Work instructions: From the lines below, pick out every one that contains the string "roll", and copy each of those lines in full.

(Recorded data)
──────────

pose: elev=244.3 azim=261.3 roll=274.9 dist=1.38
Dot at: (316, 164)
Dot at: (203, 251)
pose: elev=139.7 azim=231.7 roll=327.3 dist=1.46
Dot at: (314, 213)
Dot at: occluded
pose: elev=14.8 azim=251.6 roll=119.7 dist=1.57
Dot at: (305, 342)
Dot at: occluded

──────────

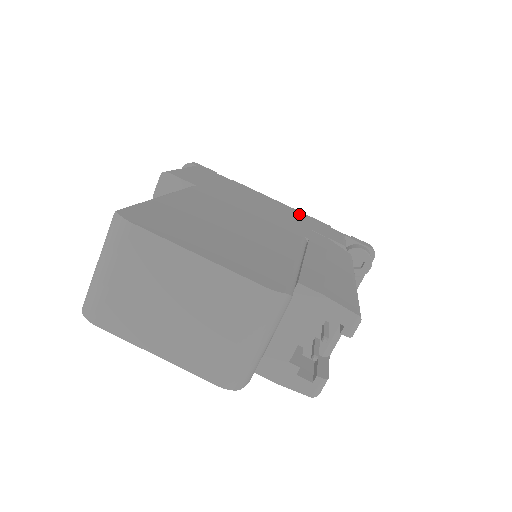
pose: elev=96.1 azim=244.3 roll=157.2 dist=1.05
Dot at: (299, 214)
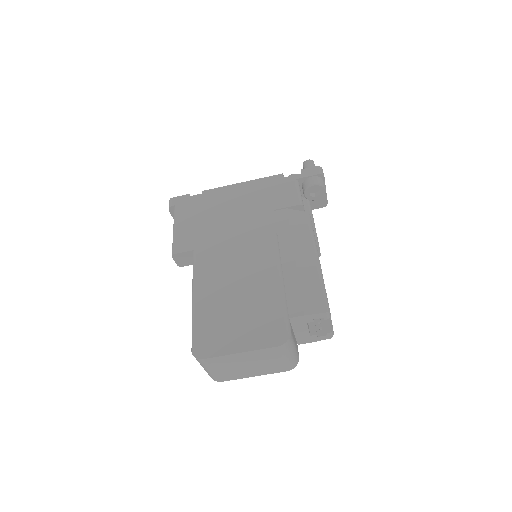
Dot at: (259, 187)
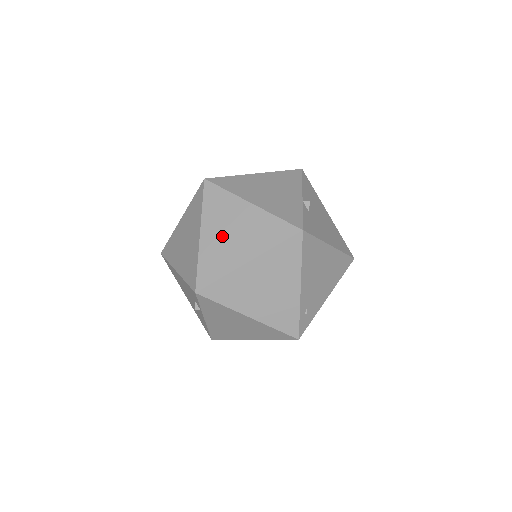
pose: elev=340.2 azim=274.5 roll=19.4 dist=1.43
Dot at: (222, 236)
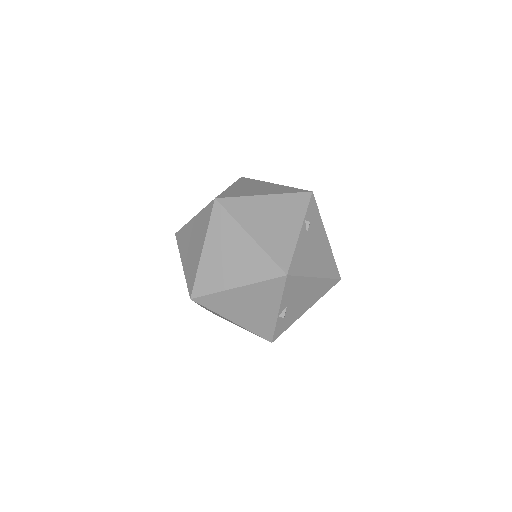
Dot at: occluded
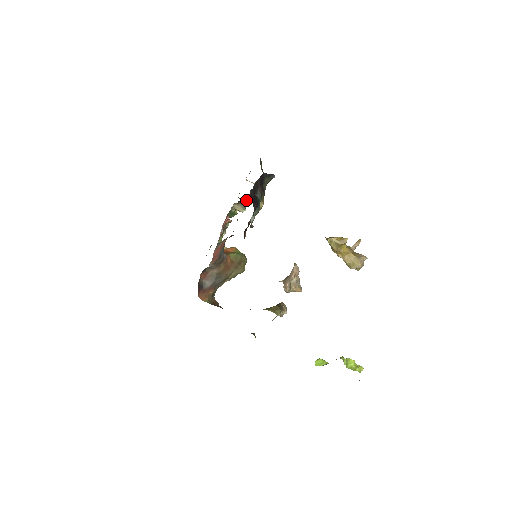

──────────

Written reply:
pose: elev=244.3 azim=261.3 roll=274.9 dist=1.38
pose: elev=139.7 azim=231.7 roll=327.3 dist=1.46
pose: elev=14.8 azim=251.6 roll=119.7 dist=1.57
pose: elev=96.1 azim=244.3 roll=157.2 dist=1.05
pose: elev=340.2 azim=274.5 roll=19.4 dist=1.43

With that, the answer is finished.